**WHAT IS REQUIRED:** What you need to produce from the material below is an exact transcription of the lines from the one with "Die Strategierunde für be" through the one with "ung (Fitting) – Bekenntn", both included, and no other line.

**PROVIDED RECORDS:**
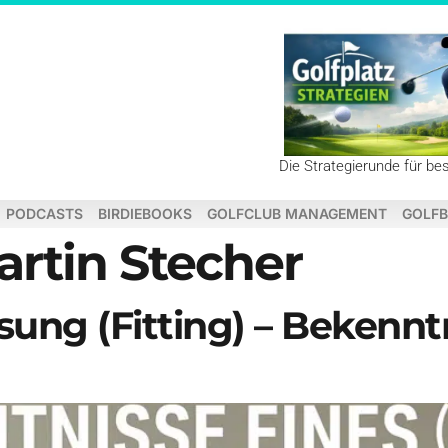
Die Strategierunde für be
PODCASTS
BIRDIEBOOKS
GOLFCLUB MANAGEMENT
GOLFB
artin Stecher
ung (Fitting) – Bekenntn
==
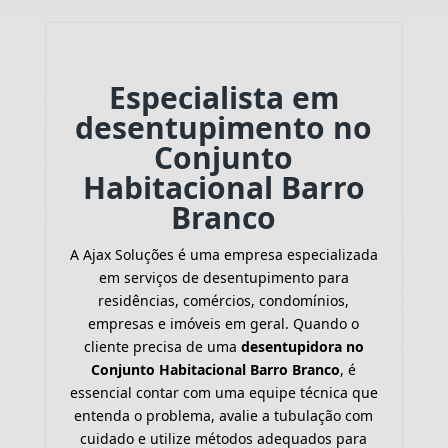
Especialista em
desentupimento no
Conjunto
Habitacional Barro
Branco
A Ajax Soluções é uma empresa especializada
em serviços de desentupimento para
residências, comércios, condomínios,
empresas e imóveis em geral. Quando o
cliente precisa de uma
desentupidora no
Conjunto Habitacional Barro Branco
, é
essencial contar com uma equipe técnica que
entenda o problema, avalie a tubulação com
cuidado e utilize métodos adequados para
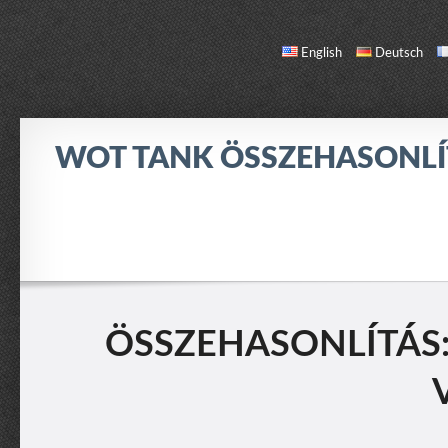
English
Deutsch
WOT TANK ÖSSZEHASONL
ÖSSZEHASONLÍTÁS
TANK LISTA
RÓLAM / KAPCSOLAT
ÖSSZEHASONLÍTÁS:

**TASK OUTPUT:**
Die Strategierunde für be
PODCASTS
BIRDIEBOOKS
GOLFCLUB MANAGEMENT
GOLFB
artin Stecher
ung (Fitting) – Bekenntn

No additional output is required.